Much like it was for Chrysler, the late 20th century into new millennium was an inventive time for Ford design. Not every idea knocked it out of the park, mind you — this was the Ovoid Taurus era, after all — but at least the automaker wasn’t afraid of taking risks. That ultimately led to design victories, like the New Edge series. Today we’re paying tribute to Dearborn’s most daring show cars that kept the spirit of the concept car alive throughout the 1990s and early 2000s.
These Were Ford's Best Concepts Of The 1990s and 2000s
From retro revivals to supercars — and sometimes both — Dearborn's daring turn-of-the-century dream cars rarely missed.
10. Ford Mustang Mach III (1993)
Long before the Mustang Mach-E came the Mach III, a strange roadster that looked unlike any pony car before or certainly ever since. Ford design was fighting two extremes heading into the mid-’90s: the aggressive compulsion to turn everything into a bar of soap, and the New Edge motif that ultimately won out, with its prominent cutlines and triangular motif. The Mach III is certainly more Taurus than GT90, but it still looks relatively lean and purposeful in profile. It’s almost like a Viper RT/10 crossed with a ’Stang, which is probably why I’m such a fan.
9. Ford Forty-Nine (2001)
Plenty of ’50s revival concepts have fallen flat over the years, but Chip Foose’s Forty-Nine, which debuted in 2001 at the Detroit Auto Show, paid homage to the past while still keeping modern with a simple, timeless elegance. Like the Ford Thunderbird, the Forty-Nine was said to feature one of Jaguar’s AJ-V8s under the hood — though the coupe couldn’t actually run. That can be forgiven though, as the Forty-Nine made a statement enough standing still. The rear-quarter angle is easily my favorite on this car; the way the canopy melts into the rear deck, Foose’s clever incorporation of the taillamps into the wraparound cutline and of course those wheel spats conspire for a sinister-but-chill-about-it look that’s aged stunningly.
8. Mercury Messenger (2003)
There’s nothing to critique about the Messenger, a Mercury concept from 20 years ago that flirted with giving the brand a true enthusiast flagship. The Messenger merged Ford’s 4.6-liter Modular V8 with classic front-engine, rear-wheel-drive sports coupe proportions, and wheels pushed as far to the corners as possible. Had Ford gone through with it, the automaker might’ve had a real competitor to the Chrysler Crossfire with unquestionably better styling and two more cylinders — a certain point of credibility for any American fastback.

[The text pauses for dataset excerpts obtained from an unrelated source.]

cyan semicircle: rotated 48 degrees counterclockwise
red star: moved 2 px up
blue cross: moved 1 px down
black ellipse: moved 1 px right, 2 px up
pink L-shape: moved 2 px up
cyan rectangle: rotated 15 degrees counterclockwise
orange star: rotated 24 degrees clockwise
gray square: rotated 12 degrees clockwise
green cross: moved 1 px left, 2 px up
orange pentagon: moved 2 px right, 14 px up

7. Ford Mustang GT Concept (2003)
Try, if you’re able, to put the image of the S197 Mustang and all the baggage it may entail out of your mind and focus on this, the Mustang GT Concept. If you were around for its reveal 20 years ago, it was revelatory. The 2003 show car demonstrated a path forward for Ford’s tried-and-true flagship that was hip and forward-looking while still offering a nod to history. Ford’s designers always were the best at that, and the Mustang GT was them at the top of their game, moving away from the fourth-gen’s aged and forgettable look (pre- or post-facelift, it doesn’t matter) for something unique to the original pony car.

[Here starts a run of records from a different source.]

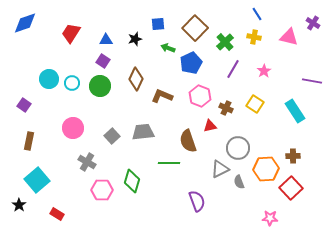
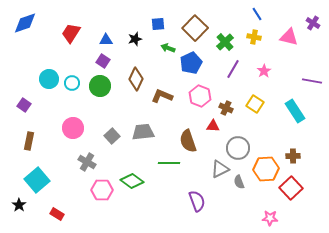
red triangle at (210, 126): moved 3 px right; rotated 16 degrees clockwise
green diamond at (132, 181): rotated 70 degrees counterclockwise
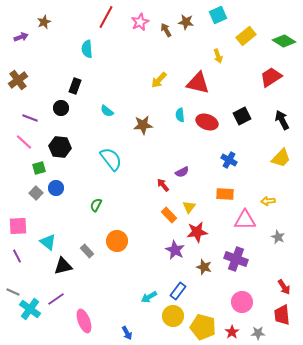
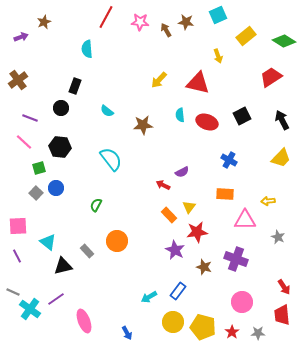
pink star at (140, 22): rotated 30 degrees clockwise
red arrow at (163, 185): rotated 24 degrees counterclockwise
yellow circle at (173, 316): moved 6 px down
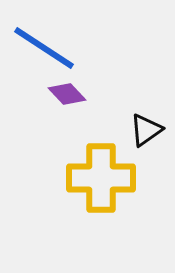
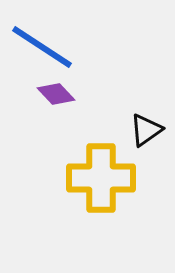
blue line: moved 2 px left, 1 px up
purple diamond: moved 11 px left
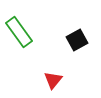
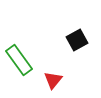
green rectangle: moved 28 px down
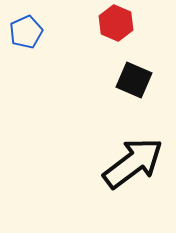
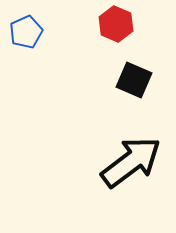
red hexagon: moved 1 px down
black arrow: moved 2 px left, 1 px up
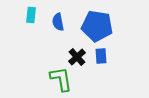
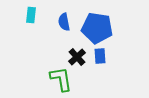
blue semicircle: moved 6 px right
blue pentagon: moved 2 px down
blue rectangle: moved 1 px left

The eventual production version wasn’t quite as aggressive of course, and the rear styling and taillight design was an unquestionable step down, but all told Ford executed a solid conversion bringing this concept to the road. Also, the logo for this thing, visible on the license plate in the pic above, was excellent, and I’d be remiss not to point out that the ’03 show car was a standout star of Sega GT Online.
6. Ford 021C (1999)
Australian industrial designer Marc Newson was behind the Ford 021C, a concept that bowed at the 1999 Tokyo Motor Show and garnered mixed reactions. Critics took issue with the show car’s simplicity and unseriousness, while fans likened it to Apple’s products; this was the age of the Bondi Blue iMac G3, after all. I happen to adore the translucent iMac, so you could say I’m a little biased. Thankfully, automotive journalists have warmed up to Newson’s vision in the decades since, and recognize it today as the masterstroke of fun, positive, anti-aggressive motoring the industry has always desperately lacked.

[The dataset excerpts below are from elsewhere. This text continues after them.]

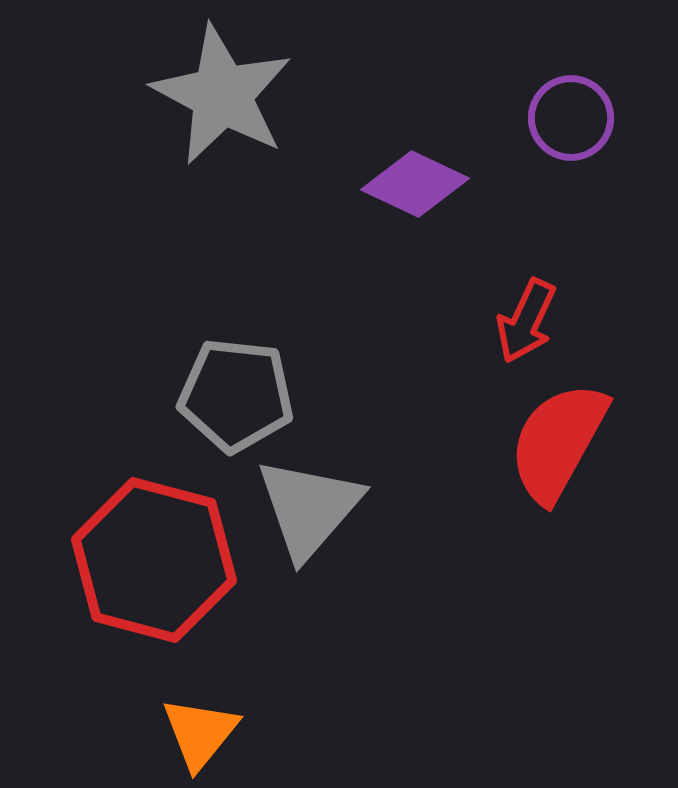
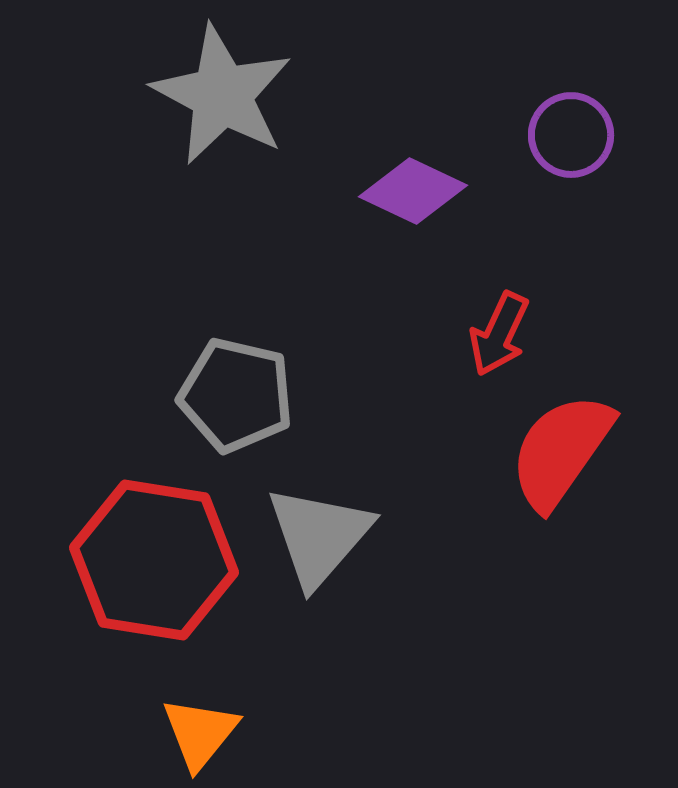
purple circle: moved 17 px down
purple diamond: moved 2 px left, 7 px down
red arrow: moved 27 px left, 13 px down
gray pentagon: rotated 7 degrees clockwise
red semicircle: moved 3 px right, 9 px down; rotated 6 degrees clockwise
gray triangle: moved 10 px right, 28 px down
red hexagon: rotated 6 degrees counterclockwise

5. Ford Shelby GR-1 (2005)
Ford’s 2004 reimagining of the Shelby Cobra was a showstopper no doubt, but the following year’s GR-1 concept — the Daytona Coupe to the earlier roadster — remains timeless. Once again, the automaker took a classic silhouette and modernized it, but the key here is that the GR-1, like the Cobra concept on which it was based, actually ran and was undergoing serious evaluation for production by the automaker as a potential successor to the GT. That never came to pass, though fabricators Superformance did attempt to build and sell their own examples a few years back, until regulatory hurdles supposedly stymied the project.
4. Ford Supervan 3 (1994)
You can’t go wrong with a Supervan, and although this midengine Mark 3 Transit isn’t technically a concept in the same way other cars on this list are, it certainly deserves a spot in any list of late 20th century Ford moonshots. The Supervan 3 originally utilized a 650-horsepower Cosworth V8 designed for Formula 1, before that was decommissioned in favor of a Cosworth Pro Sports 3000 V6 with less than half that output in 2004. A bit disappointing, though the Supervan 3's C100 sports-prototype race chassis and aggressive aero kit allow it to make the most of any powerplant. Ford’s still at it with the Supervan today, having recently rolled out an electric version with Pikes Peak in its sights.
3. Ford Indigo (1996)
Ford never dreamed quite as big as it did in the mid-’90s, and the Indigo concept is proof of that. Once again, the subject didn’t merely look stunning and otherworldly; it was built to run, with a Reynard-sourced monocoque, suspension system and transmission as well as a six-liter V12. The Indigo didn’t merely look the part; it really was the closest anyone could get to a road-going American open-wheel racer. Anyone who played Need For Speed II or Project Gotham Racing 3 back in the day hasn’t forgotten it.
2. Ford GT40 (2002)
There aren’t enough superlatives in the English language to laud on Camilo Pardo’s original Ford GT40 concept that debuted at the 2002 Detroit Auto Show. This was the apex of Ford’s ability to revive the past in new products, and headlights and rear bumper aside, the transition to series production was as seamless as it could possibly be. Perfect execution — from a design standpoint, anyway. Manufacturing mistakes were made.
1. Ford GT90 (1995)
It was honestly tough not to hand No. 1 to that original GT40 concept, but you knew heading in — the top spot was never going to be awarded to anything other than the GT90, right? Ford left nothing on the table here. Not the engine: a quad-turbocharged V12 derived from the Modular V8 family that generated so much heat, the engine bay was lined with insulating tiles to keep the rest of the car from melting, as Jim Conrad famously told us in Need For Speed II. Not the body: a spaceship with wheels, built of repeating triangles like some sort of secret society artifact, or an Evangelion Angel.
Even the GT90's interior was weird, bathed entirely in blue with an inscrutable, arcane font used to label everything — the same type used for the car’s logo and carved into its tires. It was simply too alien for Ford, which earnestly considered production but decided that there was no place for anything so exotic, ambitious or extreme in the brand, particularly not at a time when Dearborn also ran Jaguar and Aston Martin. Ironic; some us of a very particular age grew up believing the GT90 was Ford.